At the time, I was really lucky; it was in those days when you had to teach certain things but sometimes you could teach something that you really liked, so you could put on a module on that you liked. So, a colleague and I put on a module called Science and Literature – we framed it in the concepts of the CP Snow debate about Two Cultures and the Snow Levers controversy about which was the more important. So, we picked 3 novels, it was a short course – he did the literature bit and I did the science bit – so we did Frankenstein, Brave New World and we did.. I loved that course to bits. I don’t know if the students did, but I did, and it was really good to teach. In the Sociology department, I fetched up alongside some people. Most of them were ethnomethodologists, which I won’t go into at the moment, but they were very much into computer supported cooperative work. So, they were sociologists who were kind of into HCI, the kind of people side of computing. I distinctly remember an event where they tried to bring the computing science people from the STEM Faculty alongside the sociologists from the Humanities Faculty to talk about where they could join up, and it was very clear two tribes divide there. The computer scientists accused the sociologists of making words up, because that’s what they did, but they united in their hatred of the psychologists.
All of these things led me to think about the importance of interdisciplinarity and multidisciplinarity and all of those other ‘disciplinarity’ things that you can use.

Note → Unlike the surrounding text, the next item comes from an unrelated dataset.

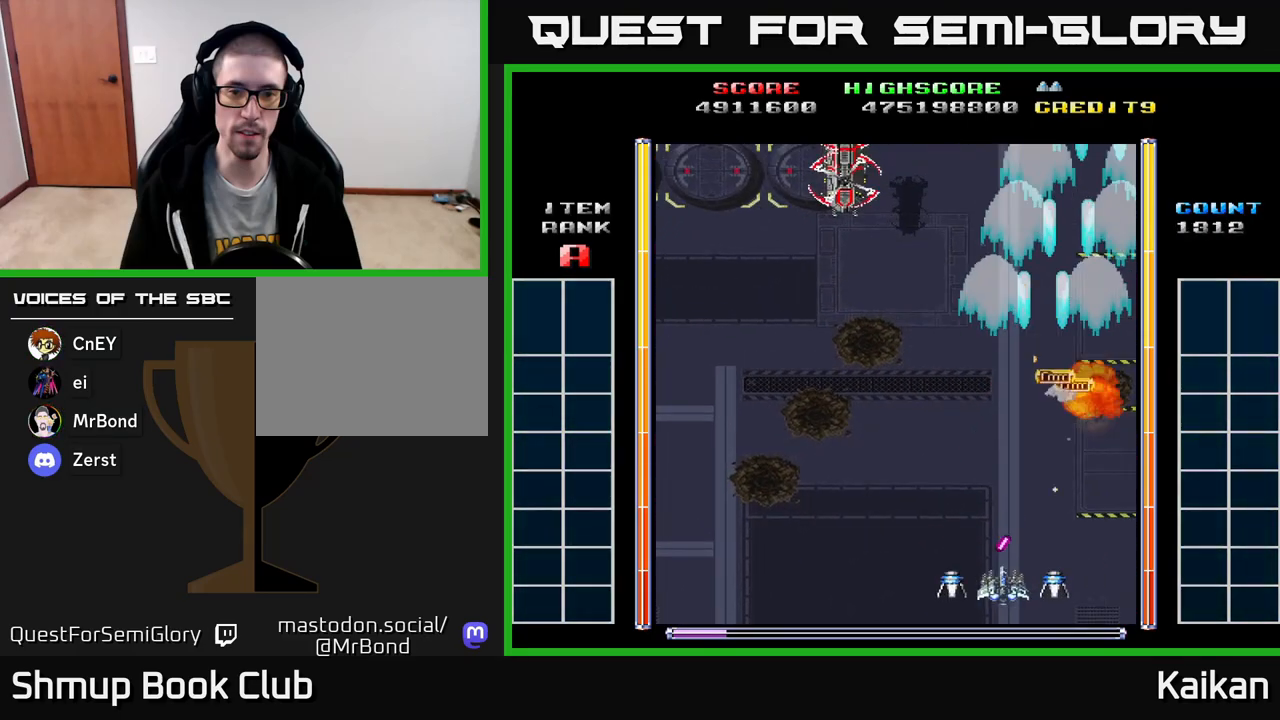
{"buttons": ["DPAD_UP", "DPAD_LEFT"], "left_stick": "up-left", "events": [[200, "DPAD_RIGHT", "down"], [217, "DPAD_DOWN", "up"], [283, "DPAD_RIGHT", "up"], [317, "DPAD_UP", "down"], [400, "DPAD_LEFT", "down"]]}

With wireless sleep technology, the people in my dreams can send email and faxes to the people in your dreams! So, completely and utterly ridiculous, but it does illustrate that technology developments don’t come in a vacuum. They come in a social context and a psychological context, and a political context, and an economic context. And if we are going to be able to make things work well and work effectively, we need to understand all of those contexts; how those factors interact.

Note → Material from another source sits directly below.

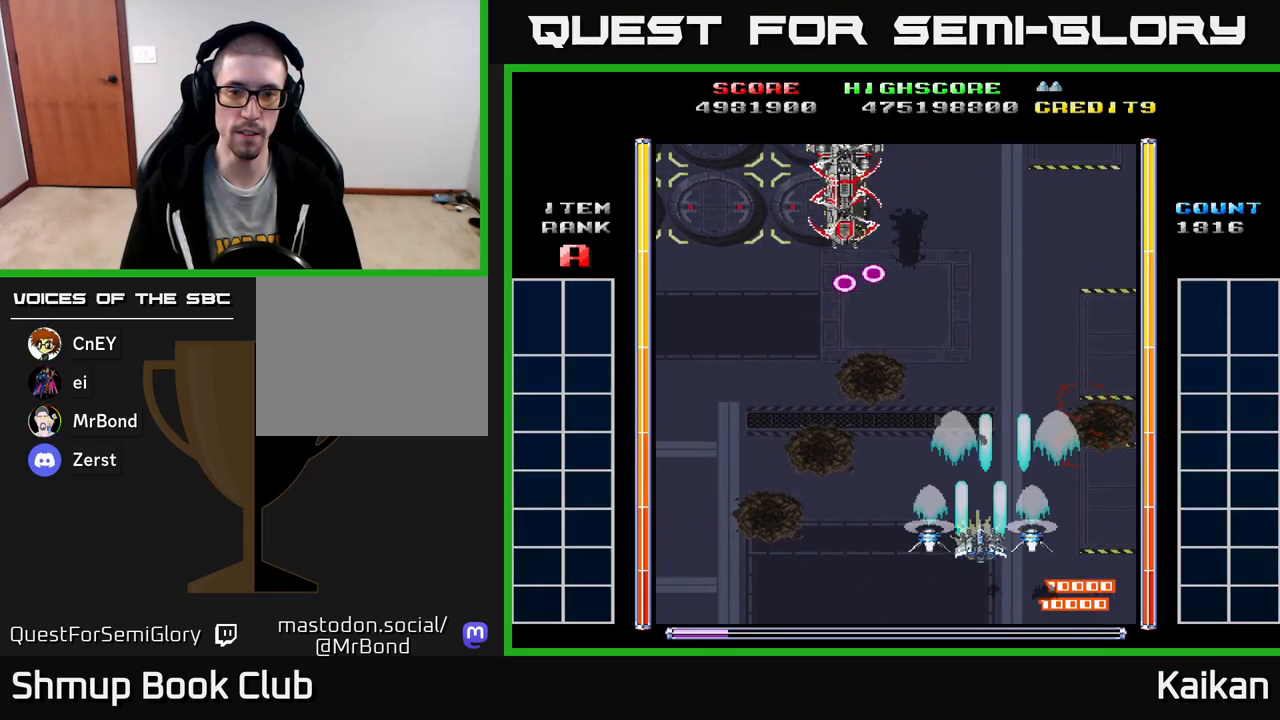
{"buttons": ["A", "DPAD_UP"], "left_stick": "up-left", "events": [[17, "A", "down"], [33, "DPAD_UP", "up"], [200, "DPAD_UP", "down"], [367, "DPAD_LEFT", "up"]]}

To be serious for a moment, this is a refugee camp. There’s people, no water, no food, displaced by climate change, by war, all kinds of things. If we’re going to solve those problems, and those are huge problems, really big problems, we need people who understand more than just how to put a water supply in. We need people who understand the people that they are working with to make that effective. There’s a whole load of stuff we need to do, and we can’t do it just with scientists, or just with sociologists, or just with technologists. We have to have people with an interdisciplinary knowledge and understanding in order to at least try to resolve some of those problems.
So, for me, that’s why the Open Programme is absolutely the most brilliant invention ever – really, really brilliant. I love it to bits, and I will support it forever. It does what we need degrees to do for students and so I’m glad that it’s here, I’m glad that it’s staying, I’m glad it will continue and hope it will get better and better- and that’s all I want to say.